Task directions
How many lines in the records below contain the word "database"? Reply with the number alone.

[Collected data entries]
====
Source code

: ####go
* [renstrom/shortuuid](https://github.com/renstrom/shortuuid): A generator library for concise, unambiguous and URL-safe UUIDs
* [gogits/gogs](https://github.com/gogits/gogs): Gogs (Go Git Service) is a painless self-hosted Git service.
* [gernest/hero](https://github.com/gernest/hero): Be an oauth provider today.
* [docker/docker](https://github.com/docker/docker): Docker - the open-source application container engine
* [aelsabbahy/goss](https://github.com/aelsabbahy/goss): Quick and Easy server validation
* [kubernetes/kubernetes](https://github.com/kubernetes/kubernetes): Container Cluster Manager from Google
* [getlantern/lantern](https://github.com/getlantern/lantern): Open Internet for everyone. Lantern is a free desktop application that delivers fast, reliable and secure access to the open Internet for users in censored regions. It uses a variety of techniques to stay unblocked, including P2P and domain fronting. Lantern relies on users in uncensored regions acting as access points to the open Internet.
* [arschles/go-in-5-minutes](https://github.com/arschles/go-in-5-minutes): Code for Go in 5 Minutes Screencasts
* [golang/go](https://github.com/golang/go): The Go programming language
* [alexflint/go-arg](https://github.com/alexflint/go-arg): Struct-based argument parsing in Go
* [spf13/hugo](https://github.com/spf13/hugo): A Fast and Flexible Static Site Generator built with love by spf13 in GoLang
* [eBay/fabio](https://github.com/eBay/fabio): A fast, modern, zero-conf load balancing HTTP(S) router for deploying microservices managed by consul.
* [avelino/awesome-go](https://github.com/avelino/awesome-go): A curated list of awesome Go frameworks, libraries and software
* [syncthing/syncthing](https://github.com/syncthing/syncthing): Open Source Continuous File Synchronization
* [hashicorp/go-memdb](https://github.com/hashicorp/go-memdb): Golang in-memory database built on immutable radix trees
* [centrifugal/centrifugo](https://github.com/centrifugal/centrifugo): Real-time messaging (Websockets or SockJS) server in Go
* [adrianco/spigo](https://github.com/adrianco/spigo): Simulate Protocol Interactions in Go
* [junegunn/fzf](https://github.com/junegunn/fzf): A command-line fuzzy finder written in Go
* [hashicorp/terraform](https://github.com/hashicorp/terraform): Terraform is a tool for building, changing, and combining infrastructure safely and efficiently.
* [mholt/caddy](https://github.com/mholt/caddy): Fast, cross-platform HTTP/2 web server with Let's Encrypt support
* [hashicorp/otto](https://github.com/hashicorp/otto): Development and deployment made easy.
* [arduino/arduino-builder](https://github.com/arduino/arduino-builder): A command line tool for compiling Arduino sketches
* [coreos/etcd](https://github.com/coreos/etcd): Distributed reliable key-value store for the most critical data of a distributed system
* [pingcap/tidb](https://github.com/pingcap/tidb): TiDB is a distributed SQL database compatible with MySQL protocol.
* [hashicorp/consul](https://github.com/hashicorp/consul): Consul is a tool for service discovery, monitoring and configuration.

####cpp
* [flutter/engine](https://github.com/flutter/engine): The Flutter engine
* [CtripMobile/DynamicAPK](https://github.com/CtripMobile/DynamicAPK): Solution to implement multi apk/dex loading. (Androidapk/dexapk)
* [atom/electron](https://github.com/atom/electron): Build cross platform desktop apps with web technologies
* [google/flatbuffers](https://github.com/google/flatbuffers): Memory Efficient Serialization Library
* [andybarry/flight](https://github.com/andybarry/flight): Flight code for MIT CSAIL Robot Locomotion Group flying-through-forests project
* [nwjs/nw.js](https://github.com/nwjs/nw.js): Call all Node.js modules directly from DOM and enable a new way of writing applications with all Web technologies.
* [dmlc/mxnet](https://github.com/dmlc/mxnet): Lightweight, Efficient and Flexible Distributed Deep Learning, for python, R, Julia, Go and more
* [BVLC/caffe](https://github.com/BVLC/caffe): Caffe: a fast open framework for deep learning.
====
Worked solution
2